▶ [Text excerpt]
--------------------------------

February 20, 2006

Confessions

Dear friends, family. What you have feared for those years while I've been in the UK has come true. I've been taken over by the force, and have been identified as a Christian, and even been spotted evangelising

The signs have been there all the time. Whilst in England, I have visited a total of 36 churches, some of which more than once! I'm very proud of this fact actually, as churches are generally cold buildings, and revisiting them is a sign of true spirit.

Then there is Rev. Singing songs with words as Joyful, joyful, Lord we adore thee! must mean that I believe the Lord exists and is wonderful. In the same way as singing you make me feel like a natural woman is speaking from my deepest desires.

On this blog I have touched upon some religious issues, inviting Christians to help me out in finding out about Christian concepts, such as heaven. Clearly, one must be a Christian in the first place to even want to talk about Christianity, or Christian related stuff.

On other blogs, I have tried to explain how I see the ways some Christians work, for instance how evangelism to them makes sense, a sense that makes it feel like it's their duty to tell people about their faith. Another sign of being a Christian: actually trying to make sense of Christian activities and trying to explain others about their ways. Surely a non-Christian wouldn't even bother?!

Then look at where I spend most of my time. This term I've actually managed to get to campus in the morning every day when I didn't feel crap. Some of the time spent on campus was for direct maths purposes [lectures, supervision, seminars, PhD progress], but most of the time I spent in the Chaplaincy, where obviously all one can do is talk Christian stuff and be converted if not already and figure out how to convert other people.

--------------------------------

▶ [Work to complete]
1. According to the blog post, how many churches did the writer visit while in England?
2. Write out the blog post again, starting with "Then there is" and going on through "Christian related stuff.", and switch "heaven" to "salvation".
3. Continue the blog post about these confessions from the point where it stops.
The entries that come next have nothing to do with the blog post.

▶ [Raw data]
--------------------------------

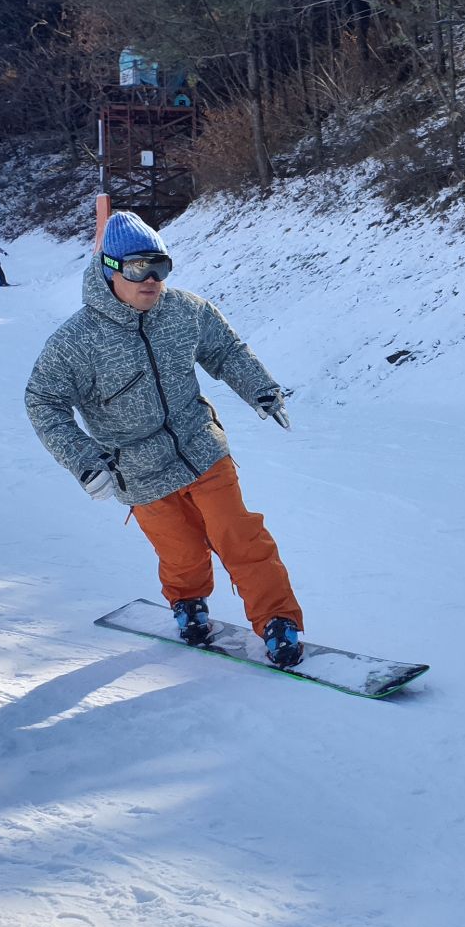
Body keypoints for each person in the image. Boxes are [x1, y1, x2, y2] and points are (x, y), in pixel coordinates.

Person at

--------------------------------

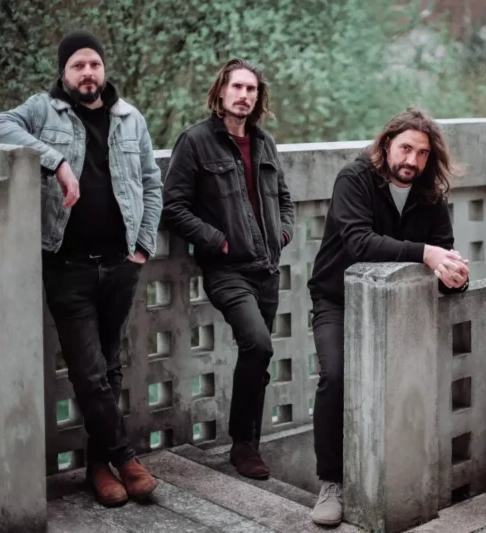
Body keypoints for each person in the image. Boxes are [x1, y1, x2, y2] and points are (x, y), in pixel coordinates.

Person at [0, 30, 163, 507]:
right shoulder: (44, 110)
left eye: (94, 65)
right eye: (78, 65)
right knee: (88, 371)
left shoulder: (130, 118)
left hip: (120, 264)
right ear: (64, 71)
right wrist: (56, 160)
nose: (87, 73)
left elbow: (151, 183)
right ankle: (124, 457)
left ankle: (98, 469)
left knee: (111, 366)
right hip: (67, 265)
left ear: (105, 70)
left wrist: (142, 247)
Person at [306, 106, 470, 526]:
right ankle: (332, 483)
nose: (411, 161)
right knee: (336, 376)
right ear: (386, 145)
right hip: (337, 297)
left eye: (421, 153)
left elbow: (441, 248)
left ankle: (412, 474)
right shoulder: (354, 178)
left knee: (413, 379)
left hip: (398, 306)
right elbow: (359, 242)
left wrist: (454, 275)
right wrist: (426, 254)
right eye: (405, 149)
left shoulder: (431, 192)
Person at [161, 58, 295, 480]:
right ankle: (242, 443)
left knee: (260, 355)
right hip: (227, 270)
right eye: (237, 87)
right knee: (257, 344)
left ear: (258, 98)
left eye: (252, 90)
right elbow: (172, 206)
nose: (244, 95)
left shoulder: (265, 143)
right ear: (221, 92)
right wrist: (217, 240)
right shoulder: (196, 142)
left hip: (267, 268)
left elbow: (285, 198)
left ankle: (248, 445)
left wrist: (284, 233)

--------------------------------

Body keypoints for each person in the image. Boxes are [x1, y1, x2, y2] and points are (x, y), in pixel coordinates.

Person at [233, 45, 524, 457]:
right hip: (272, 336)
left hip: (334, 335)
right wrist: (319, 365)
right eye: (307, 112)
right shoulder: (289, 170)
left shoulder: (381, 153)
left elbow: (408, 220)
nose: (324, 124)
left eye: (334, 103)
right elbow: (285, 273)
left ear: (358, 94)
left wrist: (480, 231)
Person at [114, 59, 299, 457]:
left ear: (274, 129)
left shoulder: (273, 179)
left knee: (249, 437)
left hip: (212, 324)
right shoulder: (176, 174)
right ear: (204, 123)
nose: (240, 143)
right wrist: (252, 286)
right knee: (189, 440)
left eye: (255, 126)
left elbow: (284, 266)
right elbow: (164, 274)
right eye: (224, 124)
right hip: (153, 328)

--------------------------------

▶ [Answers in order]
1. 36 churches

2.
Then there is Rev. Singing songs with words as Joyful, joyful, Lord we adore thee! must mean that I believe the Lord exists and is wonderful. In the same way as singing you make me feel like a natural woman is speaking from my deepest desires.

On this blog I have touched upon some religious issues, inviting Christians to help me out in finding out about Christian concepts, such as salvation. Clearly, one must be a Christian in the first place to even want to talk about Christianity, or Christian related stuff.

3.
What went wrong?!

Nothing, really.

I joined Rev because I like singing. I ended up visiting churches [which I already did, but mainly for tourist purposes] with Rev because, well, that's where we stay, and that's how we're supported most of the time. I ended up talking about Christian stuff because many of my friends here are Christian, and I like to understand why their faith is so important to them. I believe in something there, and it makes sense to me to call it God.

Grown up in a Western society, it's quite common [understatement] to be brought up with Christian morals. Seeing that our laws are based on Jewish-Christian traditions, I don't think anyone in such a situation can reasonably say they have nothing to do with these religions. [I'm not implying Islam has had no influence or contribution in Western civilization, but it's not part of the current argument.] I understand if people don't want anything to do with these religions, but to dismiss their relevance in life shows a complete lack of historical and political awareness, and that annoys me.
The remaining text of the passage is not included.